To  improve  upon  the design of cable carriers to reduce vibration, most manufacturers rely on a short link pitch to offer smooth, quiet motion. Igus’ low-vibration energy chain cable carriers combine a short pitch length with an advanced plastic spring element to replace the traditional pin-and-bore design. Replacing the conventional pin-and-bore design, the E3, E6, and E6-1 series of energy chains feature a flexible connection element that reduces the polygon effect due to their alternative geometry. This upgraded design offers extremely smooth and nearly vibration-free operation, even under high acceleration forces.

Material Selection And Its Impact On Vibration

No matter how specialised the design of a cable carrier system, without materials that are properly able to dampen vibrations, damage and eventual failure can still occur. Compared to their metal counterparts, plastic materials are much better at damping vibration forces, due to plastics’ viscoelastic behaviours.

The plastic material igumid G, which makes up igus energy chains, is a proprietary blend, made up of a reinforced polyamide 6 (PA6) base. Polymer blends like these are also able to dampen vibrations by using the interface between the material’s components (ie: fibres and other structures blended throughout the base polymer) as a mechanism for reducing vibratory forces.

Technology Outlook

The new E6-1 series of cable carriers has shown to have the lowest levels of noise and vibration in cable carrier applications due to its material makeup and design. This new generation offers a weight reduction of approximately 30 percent when compared to the E6 series, and exhibits even lower noise and vibration levels.

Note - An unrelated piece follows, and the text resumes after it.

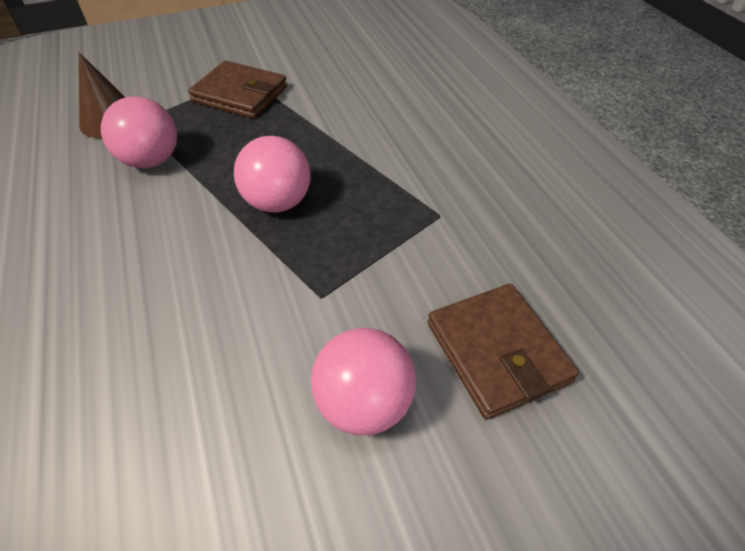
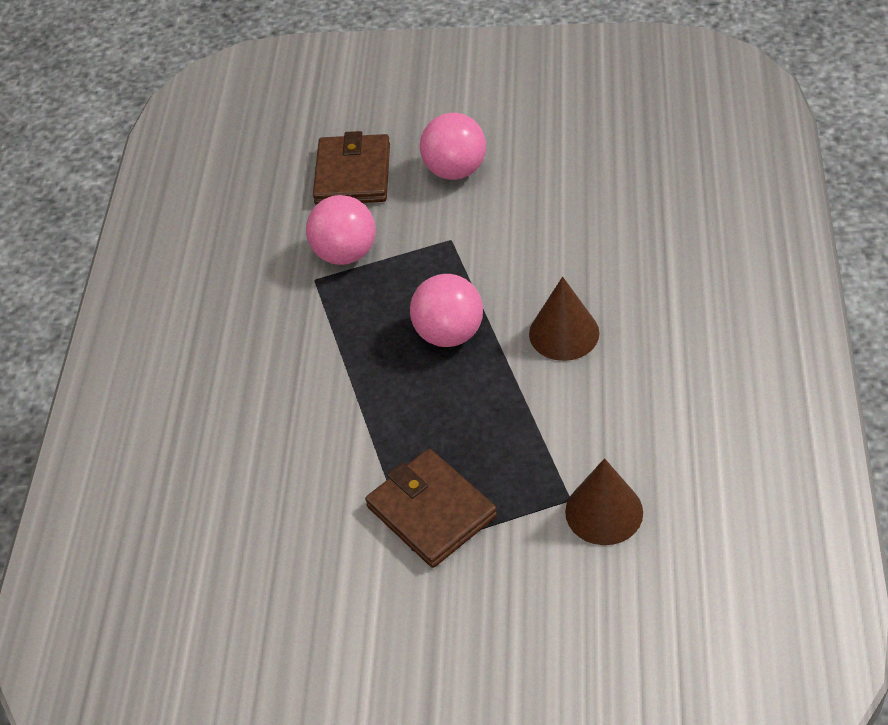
camera: 150 degrees left, 0 degrees up
pink ball [101,96,177,168] -> pink ball moved to [306,195,375,265]
none -> brown cone [529,277,599,361]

A shortened pitch and “brake” in the stop dog system reduce the sound pressure levels by an additional 2 dB(A). Optimised geometry makes operation of the E6-1 system very smooth, eliminating the polygon effect almost entirely, even at higher speeds  and   accelerations.

Another option for reducing vibration on machine tools can be provided via special cable carrier design. An example of this would be creating a nested arrangement of cable carriers, which can dramatically increase milling accuracy in certain cases. These nested systems can change the system properties of the machine, and can be combined with additional systems to help minimise or eliminate damaging vibrations. These systems apply external forces to minimise or completely eliminate damaging vibrations via damping or cancelling solutions, differentiated into passive and active systems.

Passive systems attain their vibration damping effect by converting the vibration energy to another form. In this circumstance, an additional mass transforms the kinematic energy from the vibration into thermal energy or a relative motion between two other bodies. Active systems employ an external energy supply to create a phase-canceling vibration.

Both passive and active systems can effectively compensate for vibrations, but also have a cost impact, as these types of systems are typically only available as a customised one-off solution and cannot be transferred to other machinery. The economic use of these types of adaptive solutions is not always viable for the price-sensitive machine tool market; therefore, the primary effort in research and development for vibration-reducing systems going forward should focus on identifying and reducing the component sources of vibration.

Improving Operational Efficiency

As the demands for process accuracy for a range of applications increases, the need for technical advances to reduce vibrations also grows. An important element of a successful strategy is to improve the operational smoothness of energy supply systems in dynamic applications. New solutions, such as the polymer spring link connection for igus energy chain, can significantly contribute towards realising the objective of attaining a low-vibration machine tool. While other solutions are available, the lowest cost option to create a low-vibration system is to integrate low-vibration machine components.